Full Metal Jacket Diary
- Author: Matthew Modine
- Language: English
- Publisher: Rugged Land
- Publication date: October 25, 2005
- Publication place: United States
- Media type: Print (Hardcover)
- Pages: 224
- ISBN: 1-59071-047-9

= Full Metal Jacket Diary =

Book by Matthew Modine

Full Metal Jacket Diary is a book written by American author, actor and photographer Matthew Modine and published by Rugged Land October 25, 2005. The book contains photos and diary entries of his experiences over a two-year period while working on the Stanley Kubrick film Full Metal Jacket.

Modine played the lead role of Private Joker, a U.S. Marine who is sent to Vietnam as a war correspondent for Stars and Stripes. While filming, Modine was encouraged by Kubrick to keep a diary of his experiences. Notorious for his closed film sets, Kubrick granted Modine the rare privilege of photographing the process, capturing moments on the set. Modine felt keeping a photographic and written diary would be a beneficial opportunity for his preparation as a war correspondent in the film.

Modine used a Rolleiflex camera, capturing glimpses of Kubrick's artistic and professional process.

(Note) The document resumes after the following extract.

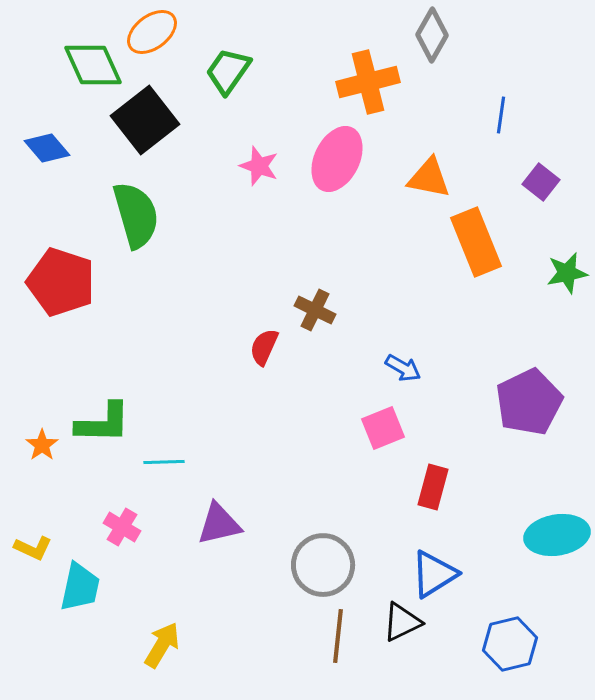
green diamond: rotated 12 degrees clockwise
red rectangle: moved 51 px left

Full Metal Jacket Diary was published in limited edition book form in 2005 with a metal book jacket. "I always wanted to do something with the pictures because I think they're beautiful..." says Modine of his decision to publish the book. "Now I feel enough time passed and I can look back at those days as being part of another person's life, this young kid who went on a journey to work with a legend..."

In addition to being a critical success, the book won the AIGA "50 Books/50 Covers of 2006" design award with a juror noting that it's "the only book I can imagine covered in a metal jacket".

In 2010, Modine partnered with producer Adam Rackoff to begin transforming his book into an interactive iPad application, by raising funds through Kickstarter.